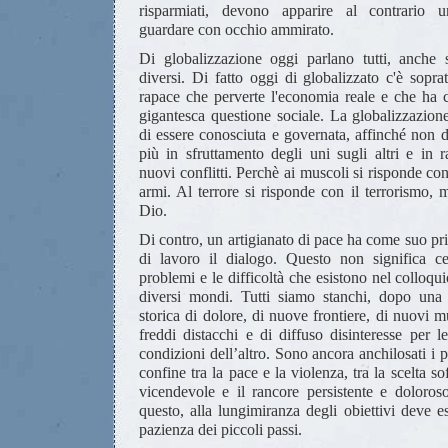
risparmiati, devono apparire al contrario u
guardare con occhio ammirato.
Di globalizzazione oggi parlano tutti, anche s
diversi. Di fatto oggi di globalizzato c'è sopra
rapace che perverte l'economia reale e che ha 
gigantesca questione sociale. La globalizzazion
di essere conosciuta e governata, affinché non 
più in sfruttamento degli uni sugli altri e in r
nuovi conflitti. Perchè ai muscoli si risponde con
armi. Al terrore si risponde con il terrorismo,
Dio.
Di contro, un artigianato di pace ha come suo pr
di lavoro il dialogo. Questo non significa c
problemi e le difficoltà che esistono nel colloquio
diversi mondi. Tutti siamo stanchi, dopo una
storica di dolore, di nuove frontiere, di nuovi mu
freddi distacchi e di diffuso disinteresse per l
condizioni dell’altro. Sono ancora anchilosati i p
confine tra la pace e la violenza, tra la scelta s
vicendevole e il rancore persistente e doloroso
questo, alla lungimiranza degli obiettivi deve es
pazienza dei piccoli passi.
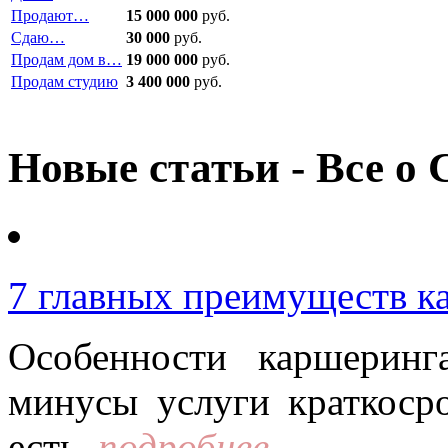
Продают…
15 000 000
руб.
Сдаю…
30 000
руб.
Продам дом в…
19 000 000
руб.
Продам студию
3 400 000
руб.
Новые статьи - Все о 
7 главных преимуществ к
Особенности каршерин
минусы услуги краткоср
есть.
подробнее...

DIRECTIVE: Each line from the top of the material through the line containing "diversi mondi. Tutti siamo stanchi, dopo una" should be reproduced exactly; please drop any images.

OUTPUT:
risparmiati, devono apparire al contrario u
guardare con occhio ammirato.
Di globalizzazione oggi parlano tutti, anche s
diversi. Di fatto oggi di globalizzato c'è sopra
rapace che perverte l'economia reale e che ha 
gigantesca questione sociale. La globalizzazion
di essere conosciuta e governata, affinché non 
più in sfruttamento degli uni sugli altri e in r
nuovi conflitti. Perchè ai muscoli si risponde con
armi. Al terrore si risponde con il terrorismo,
Dio.
Di contro, un artigianato di pace ha come suo pr
di lavoro il dialogo. Questo non significa c
problemi e le difficoltà che esistono nel colloquio
diversi mondi. Tutti siamo stanchi, dopo una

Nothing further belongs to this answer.